1. Karl Briullov was born in St. Petersburg in 1799 to Italian parents. He attended the St. Petersburg Academy of Arts but never fully embraced the style taught there. After completing his education in 1821, he left for Rome, where the popular artistic styles were more similar to his own.
2. Briullov traveled throughout Italy, including a visit to Pompeii after the Vesuvius eruption of 1828. With extensive research, Briullov began "The Last Day of Pompeii," which took him three years to complete. Some of the sources Briullov referenced included Giovanni Pacini's opera "L'Ultimo Giorno di Pompeii" and Pliny the Younger's eyewitness description of the eruption.
3. The final painting, measuring 456.5 cm by 651 cm (or about 15 ft. by 21 ft.), was a huge hit in Italy.
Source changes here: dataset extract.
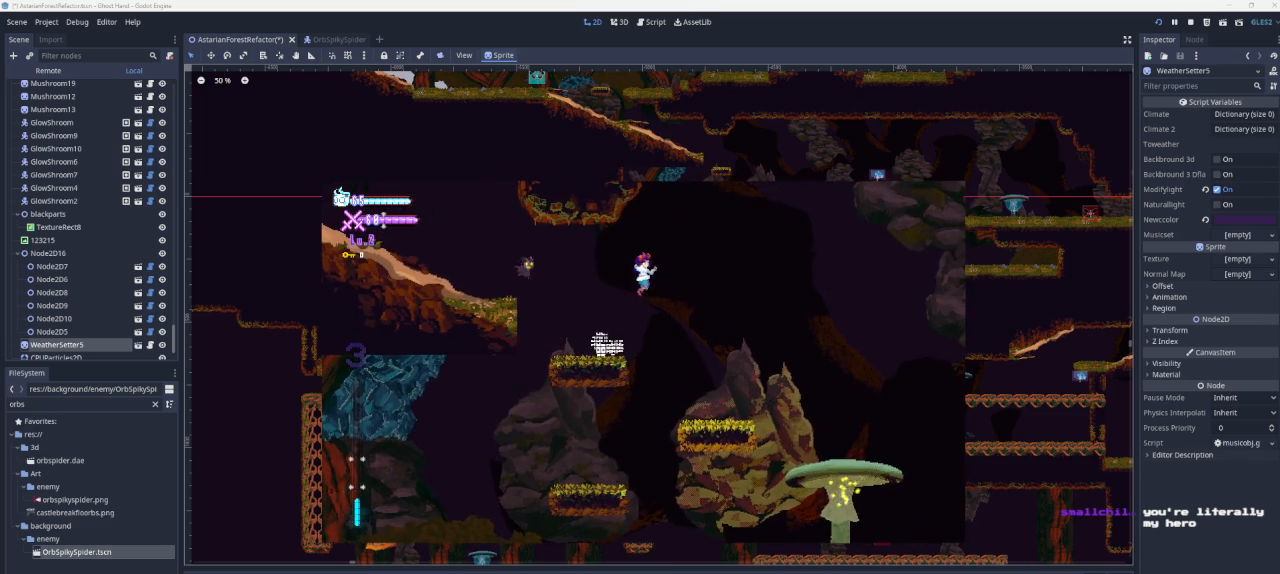
{"buttons": ["CROSS"], "left_stick": "right", "right_stick": "center", "events": [[33, "CROSS", "up"], [200, "left_stick", "down-right"], [367, "left_stick", "right"], [500, "CROSS", "down"]]}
It inspired a poem by Alexander Pushkin and a novel, The Last Days of Pompeii (1834), by Edward Bulwer-Lytton.
4. Sir Walter Scott, who supposedly knelt in front of the large canvas and stared at it for an hour, declared that "The Last Day of Pompeii" was not an ordinary painting, but instead an epic in colors.
5. For "The Last Day of Pompeii," Briullov won awards at the Paris Salon of 1834, in addition to honorary memberships in the Academies of Bologna, Florence, Milan, and Parma.
6. Known as "the Great Karl" by his friends, Briullov is generally regarded as the first Russian artist to gain international fame.